*REQUEST*. Down to the last line, print the entries below exactly, and keep every picture out of the copy.

[Opening EXERCISE MATERIALS section]

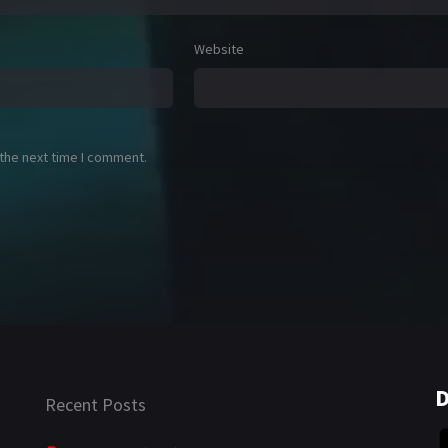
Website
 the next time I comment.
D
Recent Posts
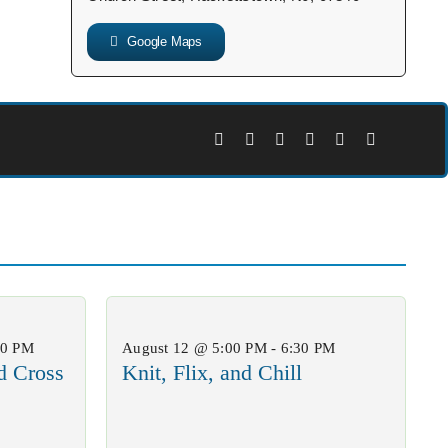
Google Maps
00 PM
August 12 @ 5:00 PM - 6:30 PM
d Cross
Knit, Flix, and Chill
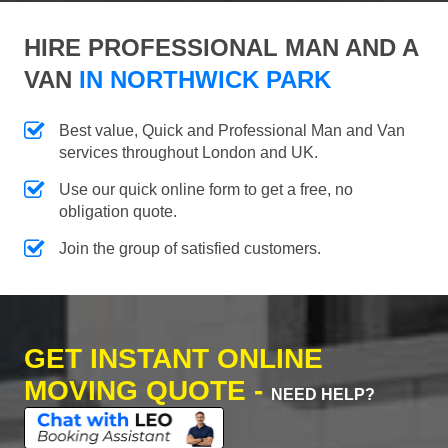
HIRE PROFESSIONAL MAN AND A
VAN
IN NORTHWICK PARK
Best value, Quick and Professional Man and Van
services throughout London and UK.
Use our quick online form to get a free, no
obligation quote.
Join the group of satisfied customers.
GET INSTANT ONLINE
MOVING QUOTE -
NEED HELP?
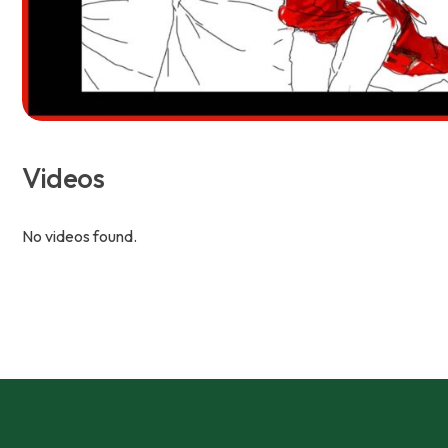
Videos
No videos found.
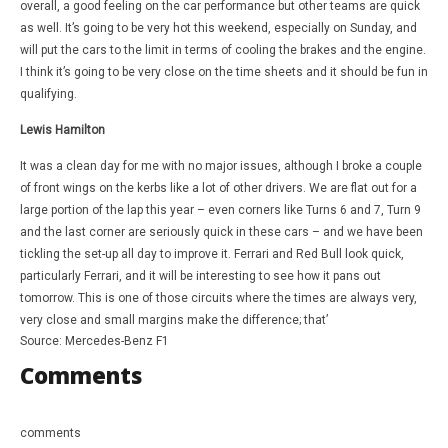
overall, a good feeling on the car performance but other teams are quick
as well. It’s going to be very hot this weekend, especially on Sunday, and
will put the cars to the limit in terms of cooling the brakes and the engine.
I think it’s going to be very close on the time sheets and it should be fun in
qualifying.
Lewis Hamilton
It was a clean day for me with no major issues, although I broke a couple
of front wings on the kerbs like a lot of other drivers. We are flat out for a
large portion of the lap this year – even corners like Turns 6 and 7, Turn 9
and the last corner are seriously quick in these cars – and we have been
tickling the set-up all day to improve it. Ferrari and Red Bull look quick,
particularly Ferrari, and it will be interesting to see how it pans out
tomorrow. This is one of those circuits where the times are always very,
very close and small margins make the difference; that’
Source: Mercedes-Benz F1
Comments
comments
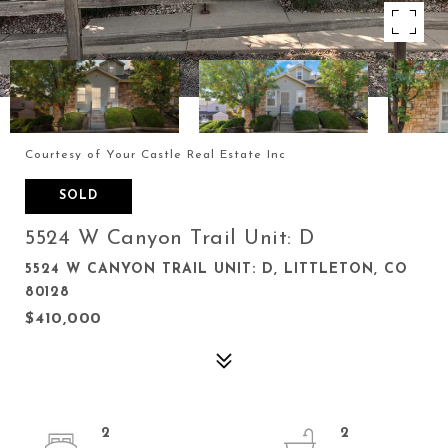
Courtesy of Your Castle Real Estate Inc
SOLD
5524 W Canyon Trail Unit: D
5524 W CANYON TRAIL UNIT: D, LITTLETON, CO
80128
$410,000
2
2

[Closing EXERCISE MATERIALS section]

*RESULT OF THIS EXERCISE*.
Website
 the next time I comment.
D
Recent Posts
Google Maps
00 PM
August 12 @ 5:00 PM - 6:30 PM
d Cross
Knit, Flix, and Chill
HIRE PROFESSIONAL MAN AND A
VAN
IN NORTHWICK PARK
Best value, Quick and Professional Man and Van
services throughout London and UK.
Use our quick online form to get a free, no
obligation quote.
Join the group of satisfied customers.
GET INSTANT ONLINE
MOVING QUOTE -
NEED HELP?
Videos
No videos found.
overall, a good feeling on the car performance but other teams are quick
as well. It’s going to be very hot this weekend, especially on Sunday, and
will put the cars to the limit in terms of cooling the brakes and the engine.
I think it’s going to be very close on the time sheets and it should be fun in
qualifying.
Lewis Hamilton
It was a clean day for me with no major issues, although I broke a couple
of front wings on the kerbs like a lot of other drivers. We are flat out for a
large portion of the lap this year – even corners like Turns 6 and 7, Turn 9
and the last corner are seriously quick in these cars – and we have been
tickling the set-up all day to improve it. Ferrari and Red Bull look quick,
particularly Ferrari, and it will be interesting to see how it pans out
tomorrow. This is one of those circuits where the times are always very,
very close and small margins make the difference; that’
Source: Mercedes-Benz F1
Comments
comments
Courtesy of Your Castle Real Estate Inc
SOLD
5524 W Canyon Trail Unit: D
5524 W CANYON TRAIL UNIT: D, LITTLETON, CO
80128
$410,000
2
2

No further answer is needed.